Launched by Left Action, a group of over 1 million liberal activists, the petition laments that “We’ve tried debating her, arguing with her, boycotting her, voting against her, and yet… she keeps coming back. Much like a vampire or a nasty fungus.”
The group also has tips on how to navigate your way through a Palin-free world (and yes, these are all real suggestions from the site):
· If a friend mentions “Sarah Palin,” reply as if he or she said, “Para Sailing.” And keep doing it. Para sailing is way cooler.
· For your dose of gossip, consider switching to someone far less annoying. Like Snooki.

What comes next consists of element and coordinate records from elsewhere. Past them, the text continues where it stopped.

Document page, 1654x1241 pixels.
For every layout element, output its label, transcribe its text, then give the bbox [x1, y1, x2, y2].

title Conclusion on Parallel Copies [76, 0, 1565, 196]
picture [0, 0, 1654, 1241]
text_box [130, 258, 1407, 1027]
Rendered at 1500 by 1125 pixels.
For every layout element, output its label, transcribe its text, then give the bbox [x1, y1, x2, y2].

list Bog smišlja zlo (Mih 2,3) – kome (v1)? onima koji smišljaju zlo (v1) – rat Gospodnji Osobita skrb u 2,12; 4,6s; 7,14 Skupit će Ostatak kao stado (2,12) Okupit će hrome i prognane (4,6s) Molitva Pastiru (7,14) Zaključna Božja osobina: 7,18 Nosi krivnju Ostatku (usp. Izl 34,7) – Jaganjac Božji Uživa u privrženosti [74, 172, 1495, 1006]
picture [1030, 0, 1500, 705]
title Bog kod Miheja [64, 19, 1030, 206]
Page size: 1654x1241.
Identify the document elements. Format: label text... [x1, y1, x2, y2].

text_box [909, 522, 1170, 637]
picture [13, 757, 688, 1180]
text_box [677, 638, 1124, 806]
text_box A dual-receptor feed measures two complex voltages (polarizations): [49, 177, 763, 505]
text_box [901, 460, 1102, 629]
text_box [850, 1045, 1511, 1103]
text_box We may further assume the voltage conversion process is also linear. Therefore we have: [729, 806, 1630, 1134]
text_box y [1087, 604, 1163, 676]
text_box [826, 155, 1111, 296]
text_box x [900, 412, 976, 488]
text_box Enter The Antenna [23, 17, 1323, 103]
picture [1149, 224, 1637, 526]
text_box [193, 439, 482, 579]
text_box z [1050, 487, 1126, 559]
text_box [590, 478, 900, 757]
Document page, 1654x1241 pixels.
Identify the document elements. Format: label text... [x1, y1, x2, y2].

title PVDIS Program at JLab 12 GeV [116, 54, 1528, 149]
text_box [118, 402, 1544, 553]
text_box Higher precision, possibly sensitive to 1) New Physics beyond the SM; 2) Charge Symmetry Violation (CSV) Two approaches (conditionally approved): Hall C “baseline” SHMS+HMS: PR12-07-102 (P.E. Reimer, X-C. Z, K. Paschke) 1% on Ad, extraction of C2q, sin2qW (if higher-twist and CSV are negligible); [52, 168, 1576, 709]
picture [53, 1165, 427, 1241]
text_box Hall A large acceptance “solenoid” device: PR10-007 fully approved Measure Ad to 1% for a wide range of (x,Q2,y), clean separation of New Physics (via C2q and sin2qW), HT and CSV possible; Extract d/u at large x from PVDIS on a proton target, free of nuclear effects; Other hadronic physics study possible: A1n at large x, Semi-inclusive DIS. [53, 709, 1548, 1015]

· Visit “Telling Sarah Palin She’s Full of Crap” on Facebook, and join 100,000 other people who will be talking about everything else BUT Palin.
· Refer to her as “she who shall remain nameless” for the duration of the week
· Have other conversation topics ready to go
Left Action also tells petition signers to “keep it nice, and no threats — even in jest.”
Good to know that, comparisons to fungi and Harry Potter arch-villain Voldemort (or ‘He who must not be named’) aside, this will be a ‘civil’ effort.
For those of you who aren’t ignoring the Palins, the latest news is that Bristol Palin has a book deal with Harper Collins imprint William Morrow. The book, entitled Not Afraid of Life, will discuss Palin’s life as a single mother, her relationship with Levi Johnston, and her time on Dancing with the Stars.